BEIRUT – Syrian Kurdish fighters have chased Islamic State militants from a key base north of the jihadists’ stronghold city of Raqa, according to a monitoring group. The Kurdish People’s Protection Units — with US-led air support — took complete control of the Liwa (Brigade) 93 base on Monday, the Syrian Observatory for Human Rights said. “IS lines of defence were pushed back to the gates of Raqa,” added Rami Abdel Rahman, director of the Britain-based Observatory, which relies on a network of sources on the ground. The base was important due to its position overlooking strategic roads linking Raqa to other IS outposts in the provinces of Aleppo to the west and Hasakah to the east. IS militants captured it from regime forces last summer.

The taking of the base is the second blow inflicted on IS fighters by the Kurds in a week, after the capture of Tal Abyad, on Syria’s border with Turkey. Tal Abyad was a key conduit for foreign fighters and supplies into IS-held territory in Syria, and for exports of black market oil from jihadist-held fields. Kurdish forces defended the Syrian town of Kobane against IS in a months-long battle, and have emerged as some of the most effective forces battling the jihadist group in the year since it declared a cross-border “caliphate” with neighbouring Iraq. In the northern city of Aleppo at least 10 civilians, including two children, were killed in a government barrel bomb attack on a mosque Monday, the Observatory said. “The faithful were in the middle of the Maghrib (evening) prayers in a mosque in Aleppo’s rebel-held district of Ansari,” the Syrian Observatory for Human Rights said, adding that the attack also left some 20 people wounded.
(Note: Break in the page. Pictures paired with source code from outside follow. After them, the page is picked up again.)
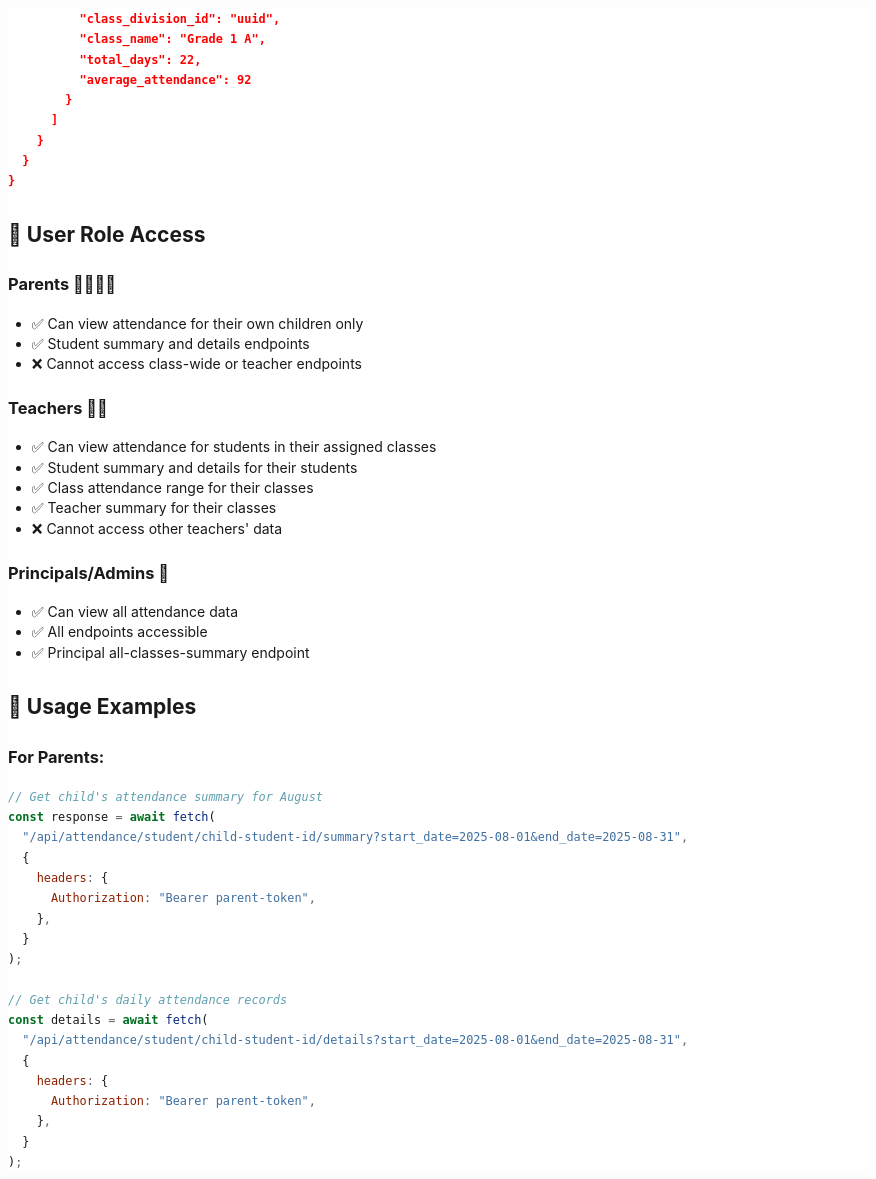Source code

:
 ```json
          "class_division_id": "uuid",
          "class_name": "Grade 1 A",
          "total_days": 22,
          "average_attendance": 92
        }
      ]
    }
  }
}
```

## 👥 **User Role Access**

### **Parents** 👨‍👩‍👧‍👦

- ✅ Can view attendance for their own children only
- ✅ Student summary and details endpoints
- ❌ Cannot access class-wide or teacher endpoints

### **Teachers** 👨‍🏫

- ✅ Can view attendance for students in their assigned classes
- ✅ Student summary and details for their students
- ✅ Class attendance range for their classes
- ✅ Teacher summary for their classes
- ❌ Cannot access other teachers' data

### **Principals/Admins** 👑

- ✅ Can view all attendance data
- ✅ All endpoints accessible
- ✅ Principal all-classes-summary endpoint

## 🔧 **Usage Examples**

### **For Parents:**

```javascript
// Get child's attendance summary for August
const response = await fetch(
  "/api/attendance/student/child-student-id/summary?start_date=2025-08-01&end_date=2025-08-31",
  {
    headers: {
      Authorization: "Bearer parent-token",
    },
  }
);

// Get child's daily attendance records
const details = await fetch(
  "/api/attendance/student/child-student-id/details?start_date=2025-08-01&end_date=2025-08-31",
  {
    headers: {
      Authorization: "Bearer parent-token",
    },
  }
);
```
The attack came just days after 70 countries united to express outrage over the regime’s systematic use of barrel bombs and demand an end to the deadly, indiscriminate attacks.

Recent barrel bombings in and around Aleppo had killed hundreds of civilians and wounded dozens “with many victims blown to pieces or burnt beyond recognition,” a letter to the UN Security Council said on Thursday. The attacks were “among the most brutal perpetrated since the start of the Syrian crisis,” it added, saying they were prohibited under international law and must cease. Barrel bombs are crudely made, non-guided missiles made out of large oil barrels, gas cylinders or empty water butts, filled with powerful explosives and scrap metal to exact maximum damage. The Syrian regime denies that the weapons exist. Earlier Monday it was reported that the Syrian army had reopened a key oil supply route near the IS-controlled Palmyra, as the jihadist group has mined the city’s ancient UNESCO-listed ruins. “The infantry has made tangible progress in the area of Biyarat al-Gharbiyeh,” west of Palmyra, which had previously been in IS hands, said pro-government newspaper Al-Watan. The Observatory said the army was now 10 kilometres (six miles) away from Palmyra, and that President Bashar al-Assad’s troops had “chased IS fighters from Biyarat al-Gharbiyeh on the weekend”. Observatory head Rami Abdel Rahman said the capture of the area “allows the regime to secure a transport route for oil from the Jazal field… to other Syrian cities under its control”. The IS group also suffered a setback in northern Iraq, where a US air strike killed a militant who was a person of interest in the 2012 attack on the US embassy compound in Benghazi, Libya. Pentagon spokesman Colonel Steve Warren said Tariq bin al-Tahar bin al-Falih al-‘Awni al-Harzi of Tunisia was killed in Mosul on June 15. The US had described him as a “high-profile” member of Islamic State, considered one of the first people to join the group as a fighter.